- MATERIAL FOR THIS EXERCISE:
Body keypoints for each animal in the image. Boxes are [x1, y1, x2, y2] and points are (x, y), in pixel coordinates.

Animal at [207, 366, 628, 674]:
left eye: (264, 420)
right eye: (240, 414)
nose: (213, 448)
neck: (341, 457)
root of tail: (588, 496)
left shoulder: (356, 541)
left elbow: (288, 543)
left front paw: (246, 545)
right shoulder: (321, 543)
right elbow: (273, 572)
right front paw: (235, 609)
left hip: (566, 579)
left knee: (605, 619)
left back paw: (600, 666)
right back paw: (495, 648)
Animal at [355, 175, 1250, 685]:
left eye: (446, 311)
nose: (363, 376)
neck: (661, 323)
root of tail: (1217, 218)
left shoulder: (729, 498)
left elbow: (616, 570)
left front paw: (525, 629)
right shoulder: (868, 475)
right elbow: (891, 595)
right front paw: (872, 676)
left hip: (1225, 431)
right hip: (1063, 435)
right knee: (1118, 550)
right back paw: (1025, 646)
==
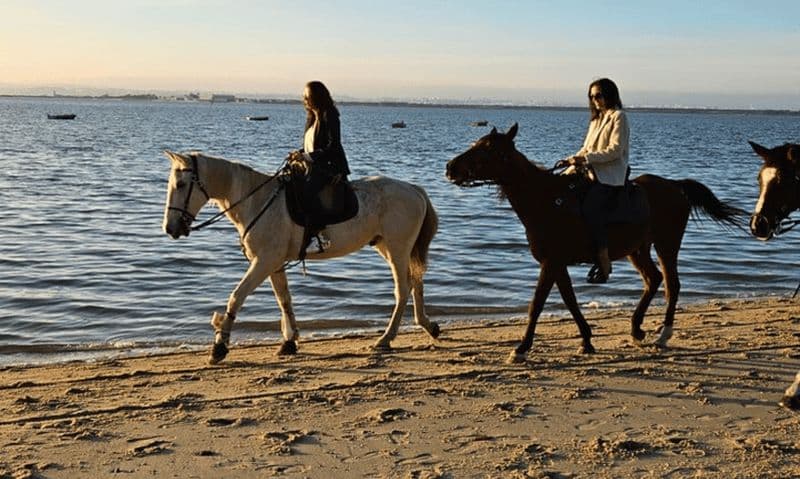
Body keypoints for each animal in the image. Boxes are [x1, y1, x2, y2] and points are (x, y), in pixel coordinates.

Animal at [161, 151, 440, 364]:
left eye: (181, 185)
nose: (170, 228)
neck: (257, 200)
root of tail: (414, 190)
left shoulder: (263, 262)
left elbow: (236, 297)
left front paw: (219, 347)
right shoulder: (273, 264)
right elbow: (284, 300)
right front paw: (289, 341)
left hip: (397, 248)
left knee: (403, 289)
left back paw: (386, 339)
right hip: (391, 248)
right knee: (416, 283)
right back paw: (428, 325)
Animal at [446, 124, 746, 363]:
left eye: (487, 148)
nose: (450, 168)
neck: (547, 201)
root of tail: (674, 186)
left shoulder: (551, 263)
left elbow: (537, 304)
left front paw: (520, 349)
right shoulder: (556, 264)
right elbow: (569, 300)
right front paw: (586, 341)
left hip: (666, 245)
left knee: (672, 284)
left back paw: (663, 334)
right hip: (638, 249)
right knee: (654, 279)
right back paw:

- EXERCISE INSTRUCTIONS:
Your answer should consist of all lines above that include the string "shoulder".

- RESPONSE:
left shoulder: (356, 541)
right shoulder: (321, 543)
left shoulder: (729, 498)
right shoulder: (868, 475)
left shoulder: (263, 262)
right shoulder: (273, 264)
left shoulder: (551, 263)
right shoulder: (556, 264)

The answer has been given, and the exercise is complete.